Yael Trepy

Personal information
- Full name: Yael Fritz Junior Trepy
- Date of birth: 20 May 2006 (age 20)
- Place of birth: Villeneuve-Saint-Georges, France
- Height: 1.91 m (6 ft 3 in)
- Position: Forward

Team information
- Current team: Cagliari
- Number: 19

Youth career
- US Créteil-Lusitanos
- 2022–2025: Cagliari

Senior career*
- Years: Team / Apps / (Gls)
- 2025–: Cagliari / 8 / (1)

= Yael Trepy =

French footballer (born 2006)

Yael Fritz Junior Trepy (born 20 May 2006) is a French professional footballer who plays as a forward for club Cagliari.

== Career ==

Born in Villeneuve-Saint-Georges, Trepy is a youth product of US Créteil-Lusitanos, where he was scouted by Pierluigi Carta during an under-17 game, joining the academy of Cagliari in 2022.

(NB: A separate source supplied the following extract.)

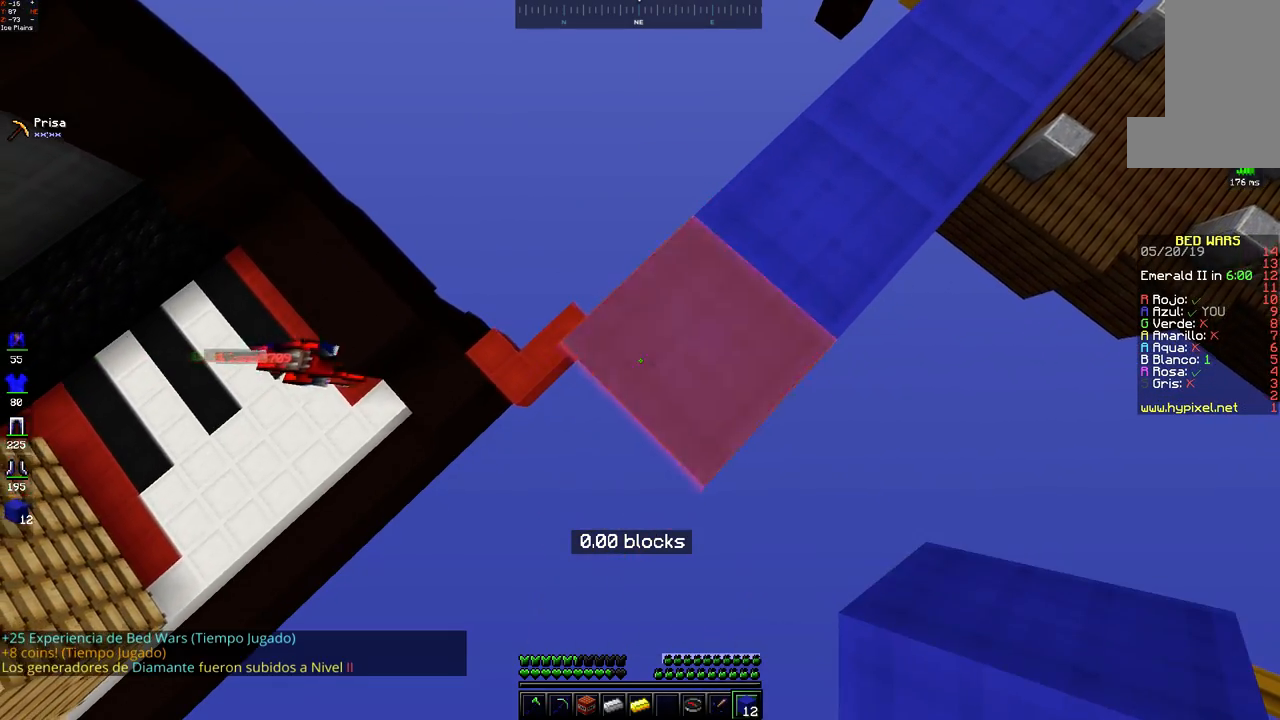
{"keys": ["a", "s"], "mouse": [], "events": []}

In August 2024, he signed his first professional contract with Cagliari, proving to be a standout with Fabio Pisacane's Primavera, whom he helped win the 2025 Coppa Italia Primavera, as he scored in the final, a 3–0 beating of AC Milan.

During the 2025–26 season, Fabio Pisacane stepped up as manager for the first team. Trepy was part of the youth players who followed Pisacane to the senior squad., along the likes of Joseph Liteta, Alessandro Vinciguerra, Nicola Pintus and Ivan Sulev.

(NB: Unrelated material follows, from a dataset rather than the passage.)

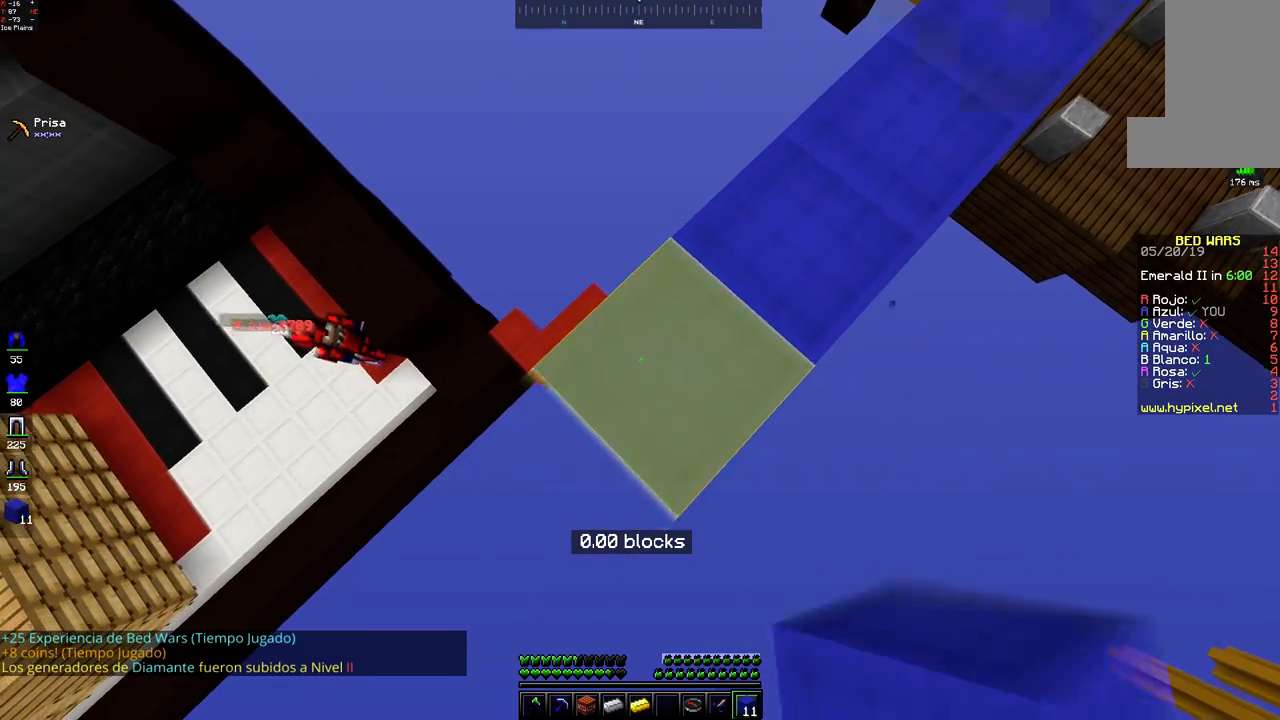
{"keys": ["a", "s"], "mouse": [], "events": []}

Trepy made his professional debut with Cagliari in a 2–2 Serie A away draw with US Cremonese on 8 January 2026. Coming on for his captain Gabriele Zappa on the 84th minute, as his team trailed 2–1, he scored a late equalizer only 4 minutes later, earning him the man of the match award and making him the first under-20 French player to score on his debut in a Top 4 league in the 21st century.

== Style of play ==
A left-footed centre-forward, he is also able to play as a second striker or right winger, CagliariToday describes Trepy as an athletic player, very tall and physical, but still showing great technique and agility.

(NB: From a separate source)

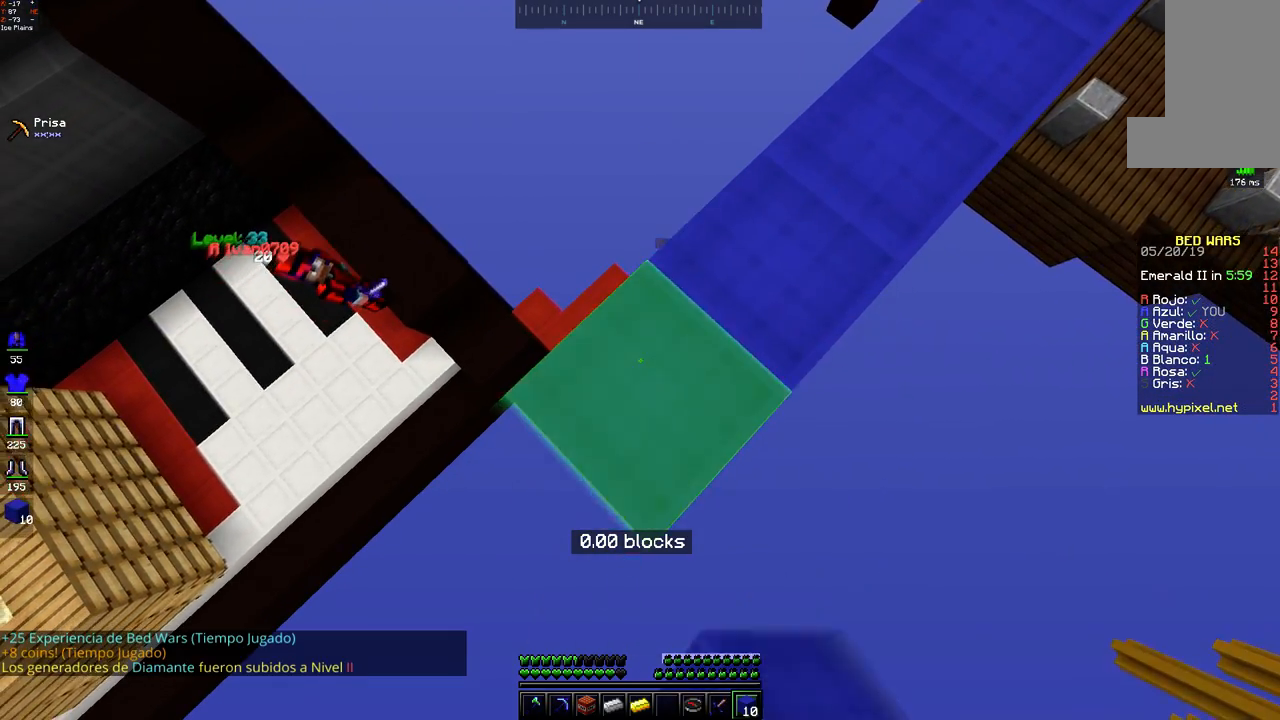
{"keys": ["a", "s"], "mouse": [], "events": []}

Wearing the number 10 as a youth player, his style has been compared to the likes of French international Thierry Henry.

==Personal life==
Born in France and raised in Italy, Trepy holds dual French and Italian citizenship. In August 2026, Trepy fell into a coma after nearly drowning in a swimming pool in Porto Cervo. He was rescued and airlifted to a hospital in Sassari, where doctors placed him in a medically induced coma after finding significant fluid in his lungs. He reportedly woke from his coma on August 18 and is initially set to continue receiving intensive medical care.